Print the following lines of data verbatim, from the first through the last, omitting every picture from your output.

(Raw records)
▬▬▬▬▬▬
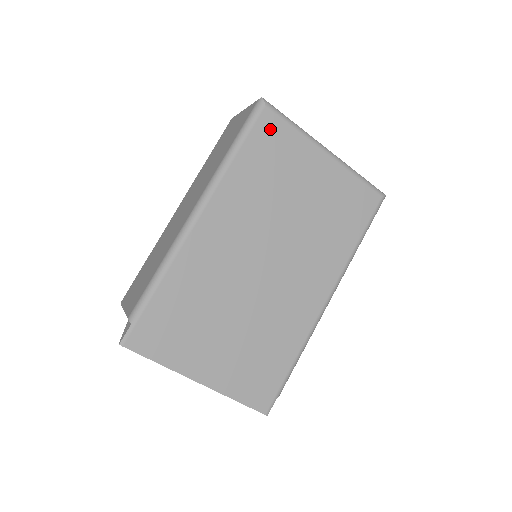
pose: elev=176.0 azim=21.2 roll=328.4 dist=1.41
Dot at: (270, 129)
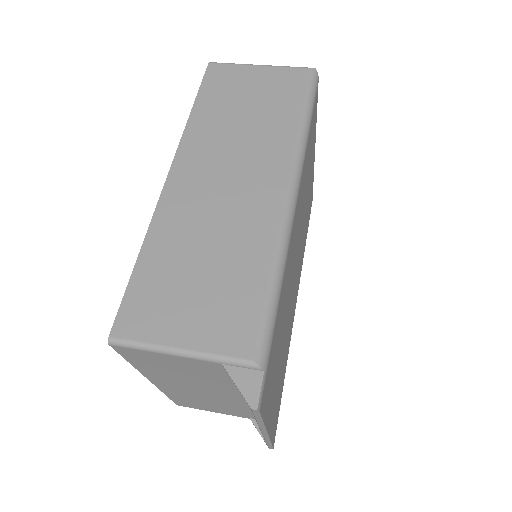
Dot at: (315, 109)
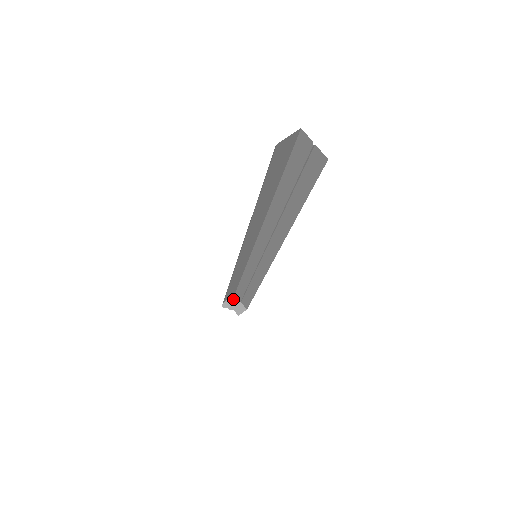
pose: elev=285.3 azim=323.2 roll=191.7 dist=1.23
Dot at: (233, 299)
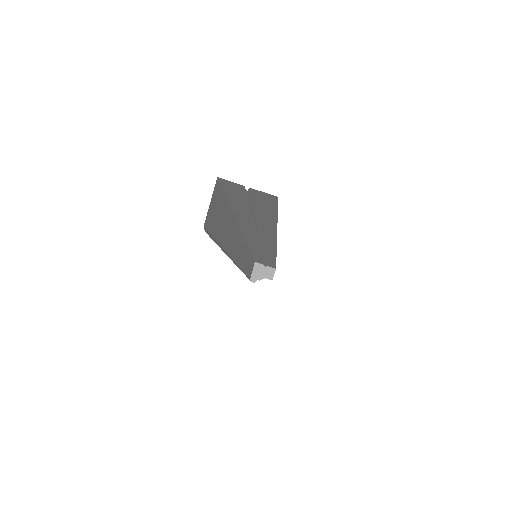
Dot at: (257, 268)
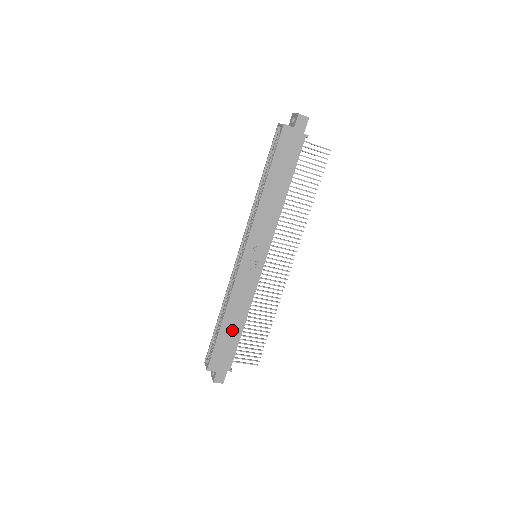
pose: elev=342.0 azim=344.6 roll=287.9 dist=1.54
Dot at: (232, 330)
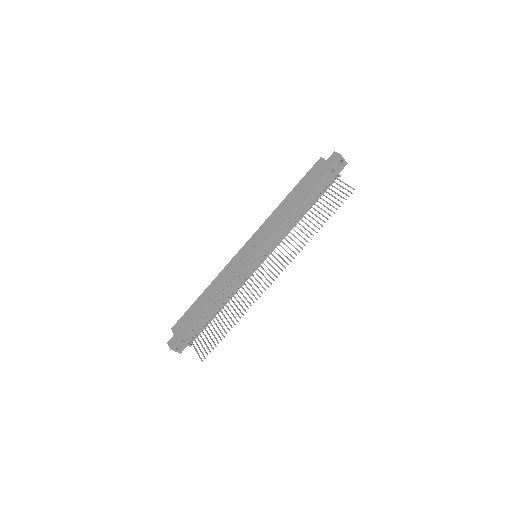
Dot at: (203, 304)
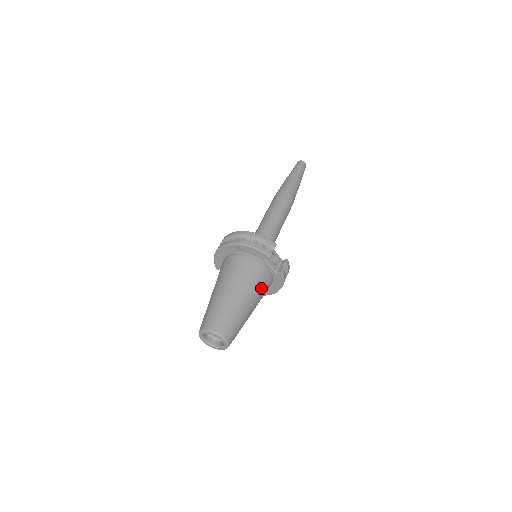
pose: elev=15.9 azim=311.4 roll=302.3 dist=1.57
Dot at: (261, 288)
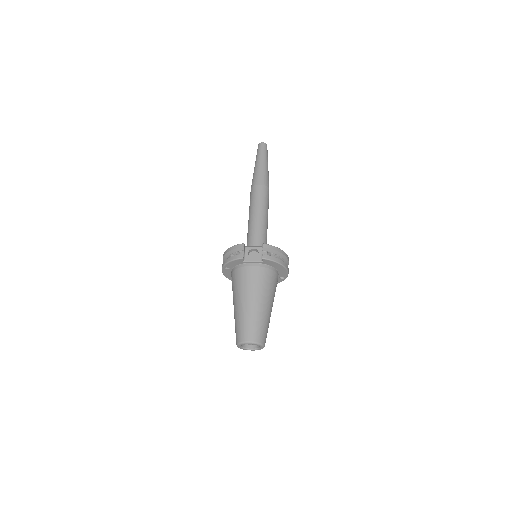
Dot at: (258, 283)
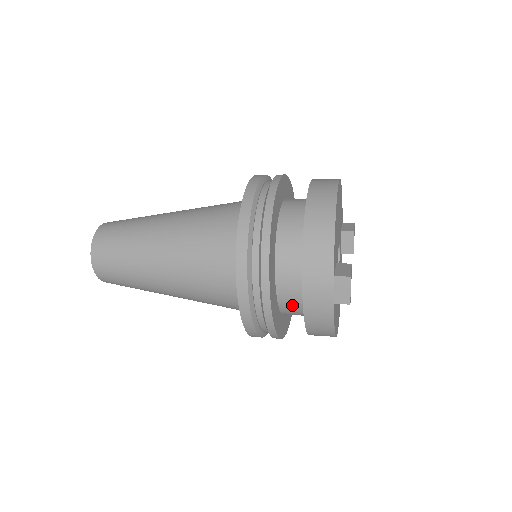
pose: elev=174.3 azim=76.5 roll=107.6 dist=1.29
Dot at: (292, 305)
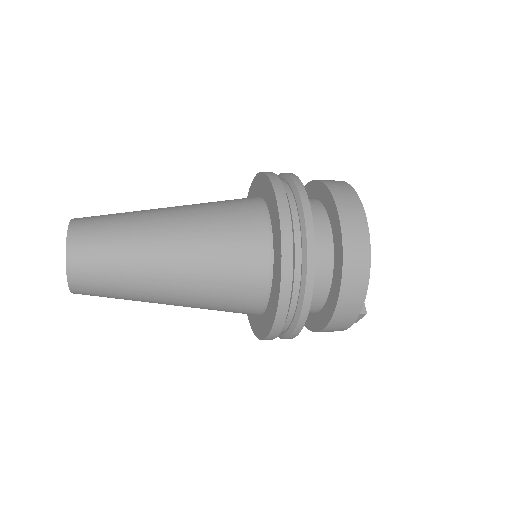
Dot at: occluded
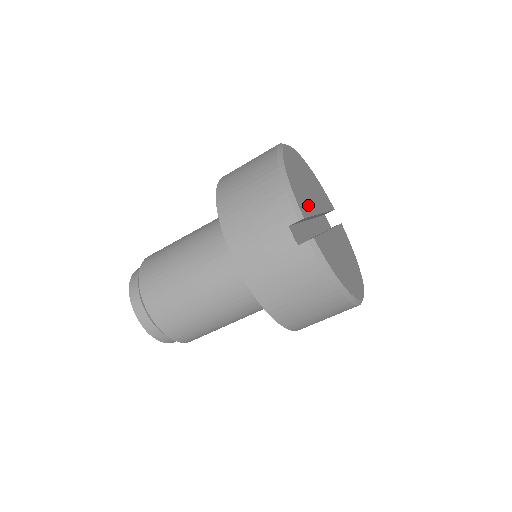
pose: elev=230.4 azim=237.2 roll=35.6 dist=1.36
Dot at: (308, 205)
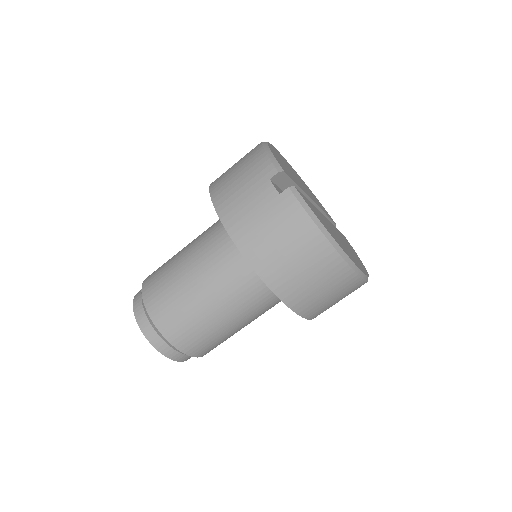
Dot at: (294, 179)
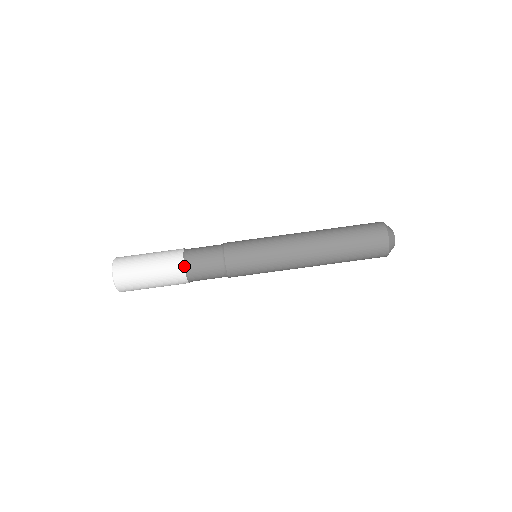
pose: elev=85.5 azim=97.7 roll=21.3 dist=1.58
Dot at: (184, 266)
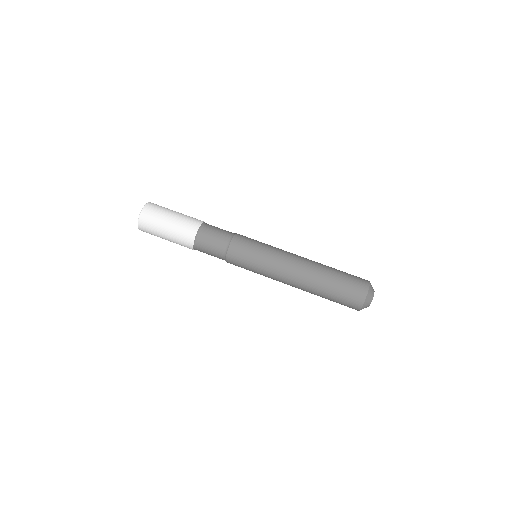
Dot at: (194, 243)
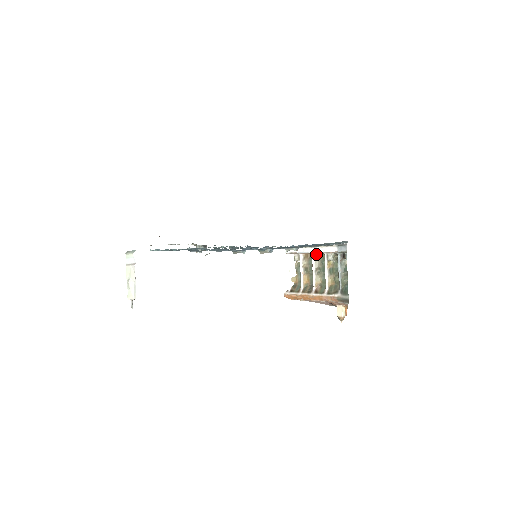
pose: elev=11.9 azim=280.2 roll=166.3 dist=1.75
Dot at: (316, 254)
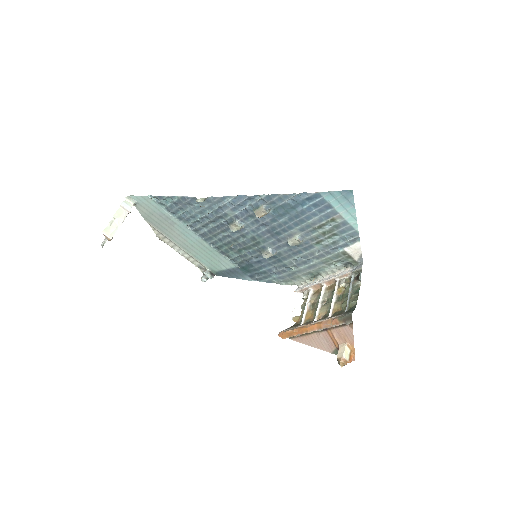
Dot at: (328, 286)
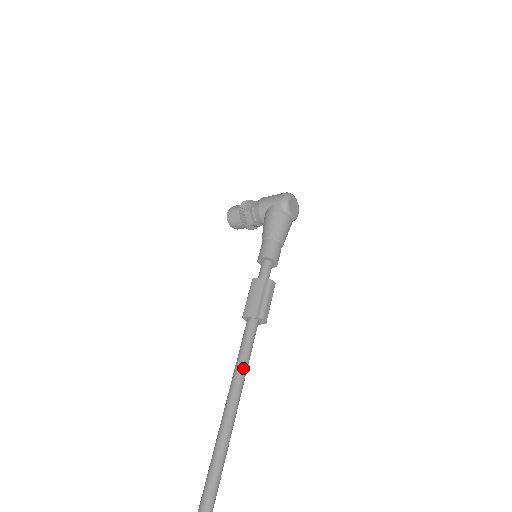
▬▬▬▬▬▬
> _Solution_
pose: elev=176.0 azim=21.2 roll=328.4 dist=1.41
Dot at: (270, 129)
Dot at: (315, 109)
pose: elev=285.3 azim=323.2 roll=191.7 dist=1.23
Dot at: (233, 299)
Dot at: (257, 268)
pose: elev=342.0 azim=344.6 roll=287.9 dist=1.54
Dot at: (232, 330)
Dot at: (203, 304)
pose: elev=15.9 azim=311.4 roll=302.3 dist=1.57
Dot at: (261, 288)
Dot at: (258, 283)
pose: elev=174.3 azim=76.5 roll=107.6 dist=1.29
Dot at: (292, 305)
Dot at: occluded
pose: elev=230.4 azim=237.2 roll=35.6 dist=1.36
Dot at: (308, 205)
Dot at: (294, 179)
pose: elev=85.5 azim=97.7 roll=21.3 dist=1.58
Dot at: (184, 266)
Dot at: (194, 243)
pose: elev=11.9 azim=280.2 roll=166.3 dist=1.75
Dot at: (316, 254)
Dot at: (328, 286)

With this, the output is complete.